Family Court Judges tend to favor orders that allow both parents to co-parent, and both actively participate, but this does not always mean equally.
Parents can negotiate and enter into child custody arrangements and parenting plans by agreement. In most cases, far better results are achieved by parents who manage to negotiate a child custody agreement/parenting plan through compromise than to go to trial and have a family judge decide.

A temporary custody order is a legal decision by the court to award physical and legal custody of a minor child to an adult who may or may not be the child’s legal parent for a set period of time. Temporary custody orders do not turn final and are only temporary. These may be ordered by the court pendent lite (during the case), or following a granting of an ex parte application (until the hearing on the ex parte application is heard).

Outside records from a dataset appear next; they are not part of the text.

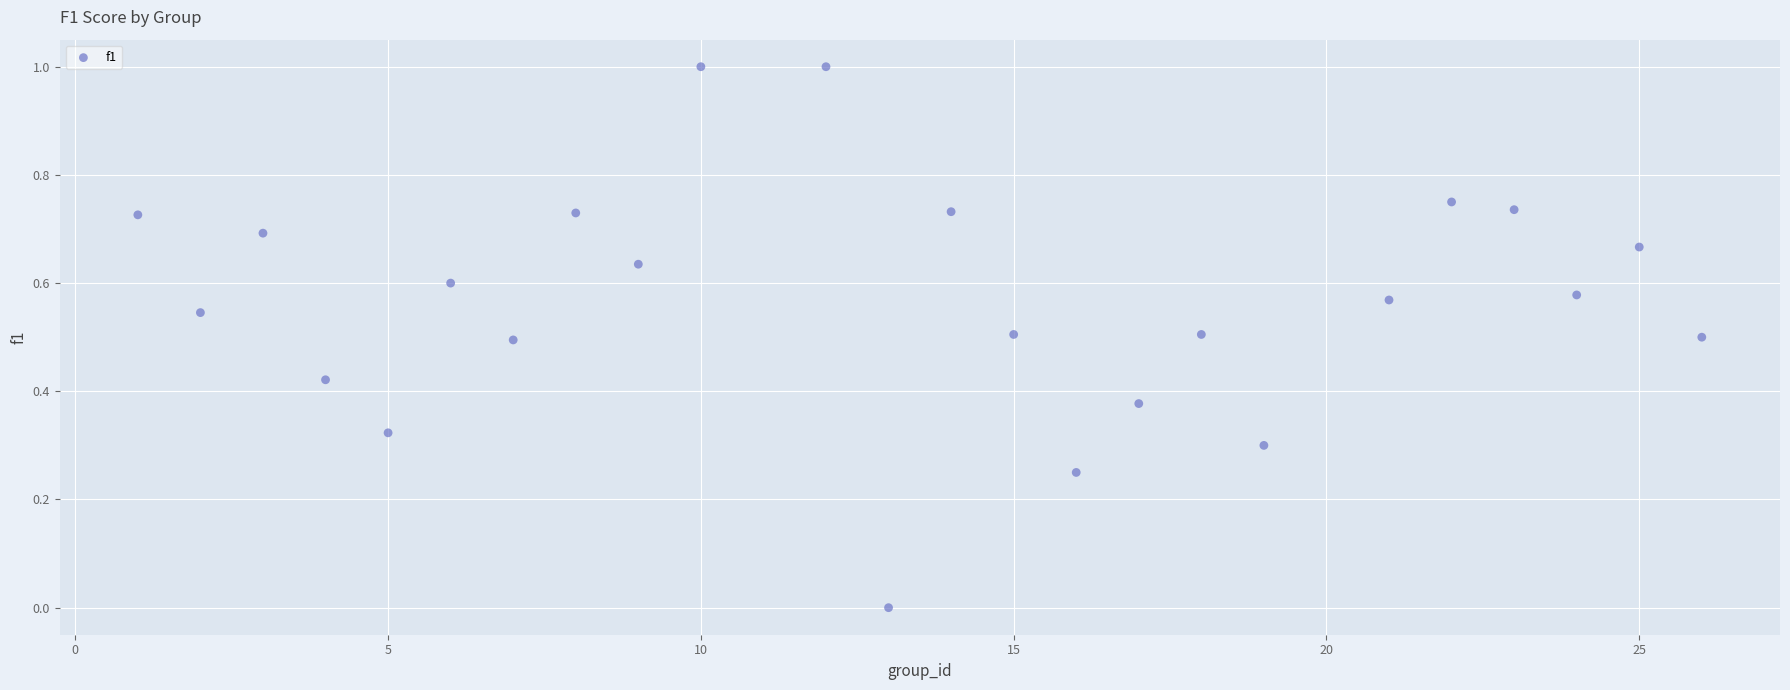

What is the range of Y values (max minus min)?

1.0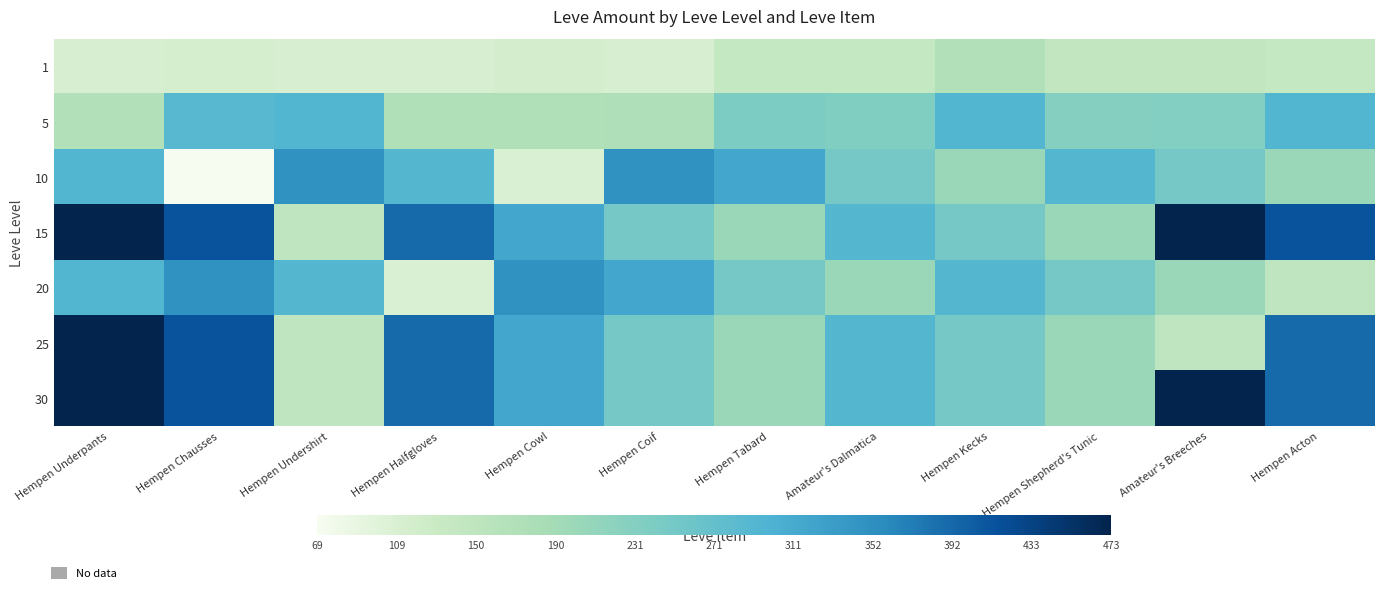

Which series changed the most between Hempen Halfgloves and Hempen Cowl?

20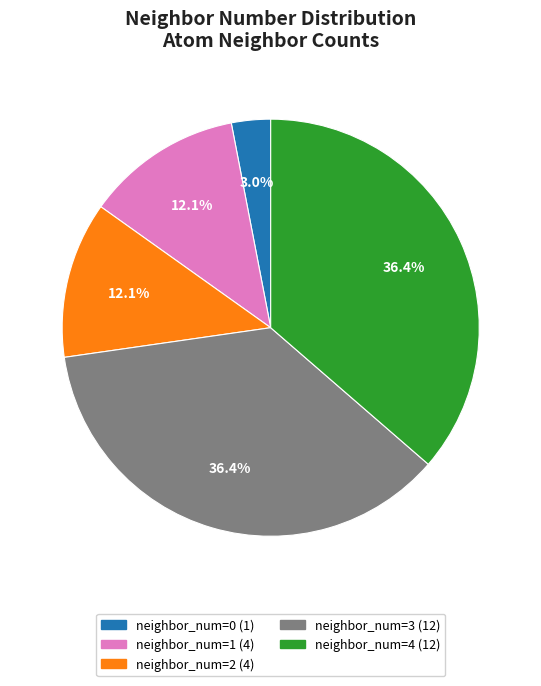

Is there any slice that represents more than half of the pie?

No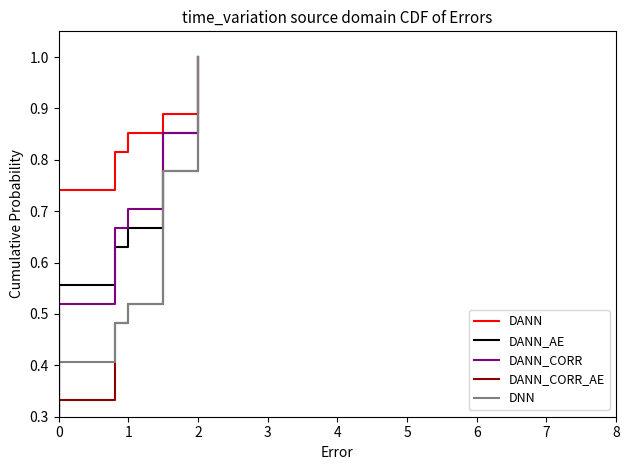

True or false: DANN_CORR has more than 0 points higher than both neighbors.

False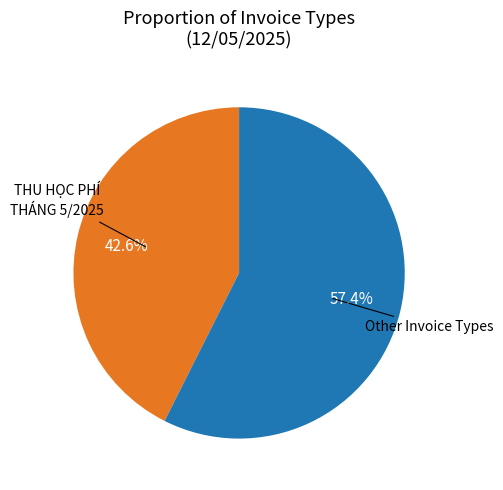

Does any single category account for the majority?

Yes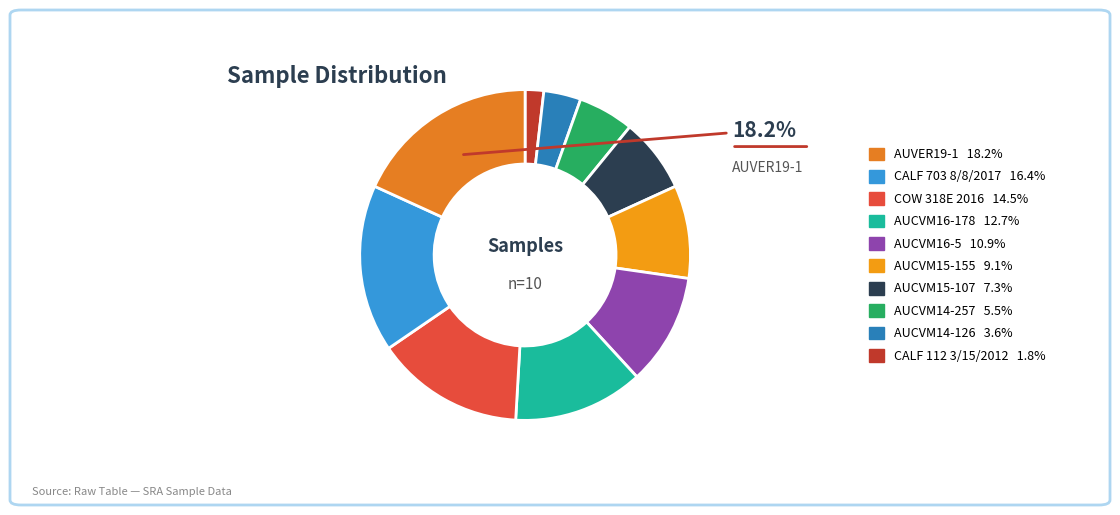

What is the largest slice in the pie chart?

AUVER19-1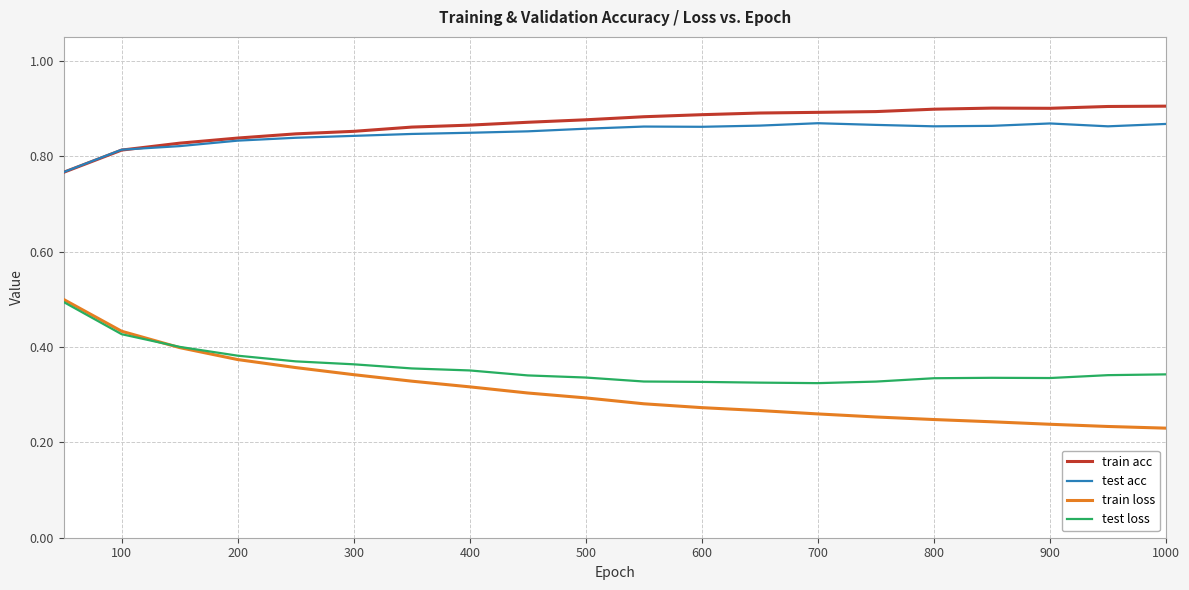

At how many categories does at least one series exceed 0?

20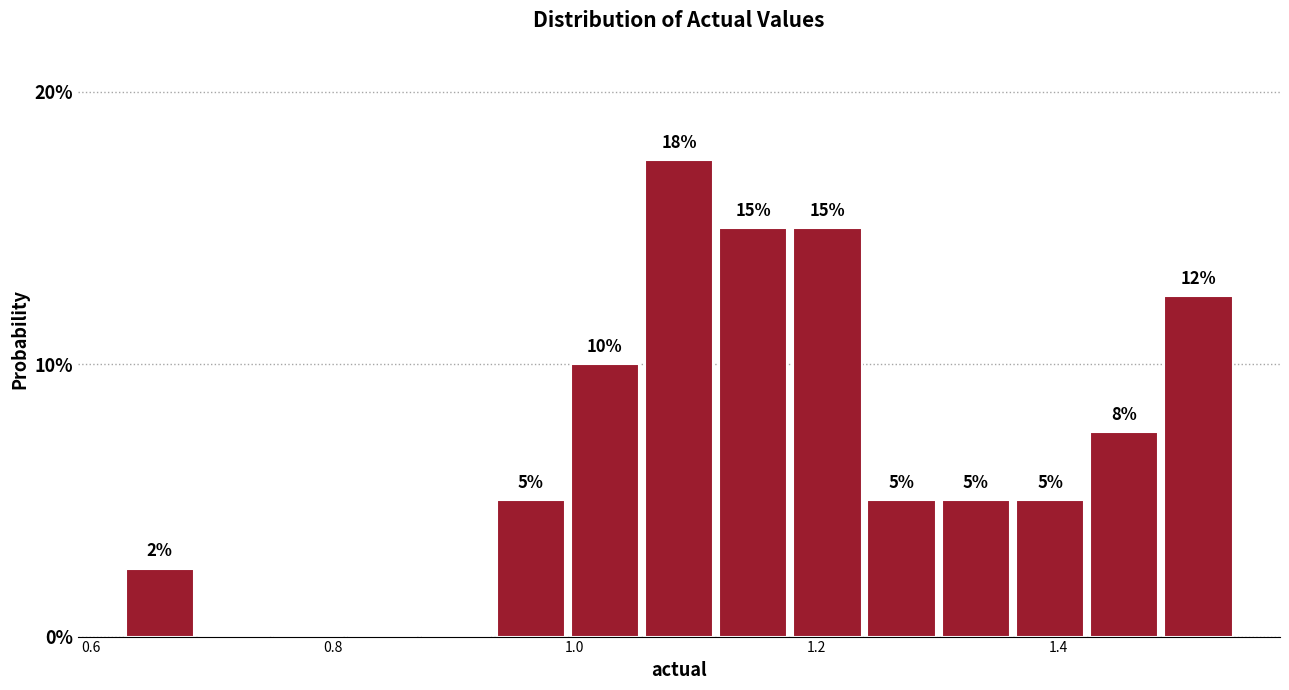

Around what value on the x-axis is the tallest bar? Give the approximate position of its centre, as read against the axis.

1.08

Temporary custody orders do not become final orders without a new order from a judge. However, once a temporary custody order is put in place, it lasts until a date stated in the order, or until a judge makes a new custody ruling.

Yes, Police can enforce Child Custody Orders, but are reluctant to do so.  Generally, police officers avoid getting involved in family matters unless the custody or visitation violation rises to the level of a crime like child abuse, abduction, or kidnapping.  What happens when you call the police will vary greatly from town to town and which officers show up at your house.

When it comes to the health and safety of your kids, you should always trust your instincts. If by way of example, you have legitimate concerns for their well-being in the care of the other parent based on some prior knowledge or statement, you should call the police.

If your child or children are in immediate danger, CALL 911.

Depending on the situation, the officer may simply direct you back to court, but if you end up in front of a judge, you will at least have the police report as evidence to help support your case.

A Child Custody Agreement that has been approved by a Connecticut family law judge and entered as an order of the court is legally binding on the parties involved.

If a parent violates a court-ordered or agreed-upon parenting plan, they run the risk of being held in contempt of court upon a finding of a willful violation of a clear court order. The parent who violates the order can face serious consequences. Always remember, the Court’s primary directive is to determine and protect the best interests of the child.

With all that said, there are three ways to deal with and pursue enforce a Child Custody or Visitation Order:

COMPROMISE AND COMMON SENSE (negotiation with the help of a skilled family lawyer and perhaps some form of limited scope mediation or similar negotiation process);


MOTION TO ENFORCE / MOTION FOR CONTEMPT (which seeks to enforce the order and/or hold the other parent in contempt of court for violating the court order);

Document and Gather Evidence of Violations

Keep a written record of all violations in a calendar or journal. Include dates, times, and detailed descriptions of each problem, event, problematic interaction. Timestamped social media posts, pictures, and texts can also be helpful. Keep copies of any police reports or other papers, including copies of emails and/or phone records.